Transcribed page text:
--------

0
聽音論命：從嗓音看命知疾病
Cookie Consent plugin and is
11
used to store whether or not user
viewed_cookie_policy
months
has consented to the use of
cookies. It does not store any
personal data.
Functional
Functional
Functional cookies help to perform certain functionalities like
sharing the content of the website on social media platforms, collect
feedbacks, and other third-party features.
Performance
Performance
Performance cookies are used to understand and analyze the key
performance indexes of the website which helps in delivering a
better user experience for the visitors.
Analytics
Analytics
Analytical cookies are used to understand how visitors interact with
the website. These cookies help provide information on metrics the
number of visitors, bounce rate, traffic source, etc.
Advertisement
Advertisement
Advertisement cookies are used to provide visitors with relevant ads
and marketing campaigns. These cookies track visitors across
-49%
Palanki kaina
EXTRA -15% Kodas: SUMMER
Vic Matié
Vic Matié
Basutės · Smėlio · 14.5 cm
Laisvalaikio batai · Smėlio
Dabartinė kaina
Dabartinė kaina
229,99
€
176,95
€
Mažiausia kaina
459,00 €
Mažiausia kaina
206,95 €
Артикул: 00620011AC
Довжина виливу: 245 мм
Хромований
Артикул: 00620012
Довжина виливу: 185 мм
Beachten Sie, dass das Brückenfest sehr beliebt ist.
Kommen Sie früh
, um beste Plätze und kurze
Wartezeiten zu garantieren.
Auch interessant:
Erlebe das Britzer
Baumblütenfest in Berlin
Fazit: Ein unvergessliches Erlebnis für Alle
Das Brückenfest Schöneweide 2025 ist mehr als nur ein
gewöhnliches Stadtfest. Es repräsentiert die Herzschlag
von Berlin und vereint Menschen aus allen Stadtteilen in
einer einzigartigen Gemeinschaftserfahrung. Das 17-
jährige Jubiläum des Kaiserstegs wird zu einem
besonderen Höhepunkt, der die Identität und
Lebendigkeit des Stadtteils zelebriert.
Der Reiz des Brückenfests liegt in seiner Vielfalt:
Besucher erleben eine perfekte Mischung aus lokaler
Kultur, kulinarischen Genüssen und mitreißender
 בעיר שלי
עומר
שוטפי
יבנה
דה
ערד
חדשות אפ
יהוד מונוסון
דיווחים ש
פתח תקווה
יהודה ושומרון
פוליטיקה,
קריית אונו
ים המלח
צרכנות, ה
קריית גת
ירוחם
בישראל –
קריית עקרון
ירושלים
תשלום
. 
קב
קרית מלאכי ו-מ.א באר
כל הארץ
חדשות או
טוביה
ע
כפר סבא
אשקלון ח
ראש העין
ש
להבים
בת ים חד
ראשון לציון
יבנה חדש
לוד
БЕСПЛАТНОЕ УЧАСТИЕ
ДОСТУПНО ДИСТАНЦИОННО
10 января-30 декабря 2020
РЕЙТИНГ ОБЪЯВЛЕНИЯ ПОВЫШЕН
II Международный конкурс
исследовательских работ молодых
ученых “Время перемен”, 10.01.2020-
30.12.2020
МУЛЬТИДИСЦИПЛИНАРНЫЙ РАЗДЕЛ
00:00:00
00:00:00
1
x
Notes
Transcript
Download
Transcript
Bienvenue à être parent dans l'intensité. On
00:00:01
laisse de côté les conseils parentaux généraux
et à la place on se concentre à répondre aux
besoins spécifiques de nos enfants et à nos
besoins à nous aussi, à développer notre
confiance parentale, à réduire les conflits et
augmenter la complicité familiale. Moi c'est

--------

What the task requires: Put each line from the start of the material down to the line containing "Performance cookies are" into a JSON list of strings, one string per line and no blank lines.

Task answer:
[
  "0",
  "聽音論命：從嗓音看命知疾病",
  "Cookie Consent plugin and is",
  "11",
  "used to store whether or not user",
  "viewed_cookie_policy",
  "months",
  "has consented to the use of",
  "cookies. It does not store any",
  "personal data.",
  "Functional",
  "Functional",
  "Functional cookies help to perform certain functionalities like",
  "sharing the content of the website on social media platforms, collect",
  "feedbacks, and other third-party features.",
  "Performance",
  "Performance",
  "Performance cookies are used to understand and analyze the key"
]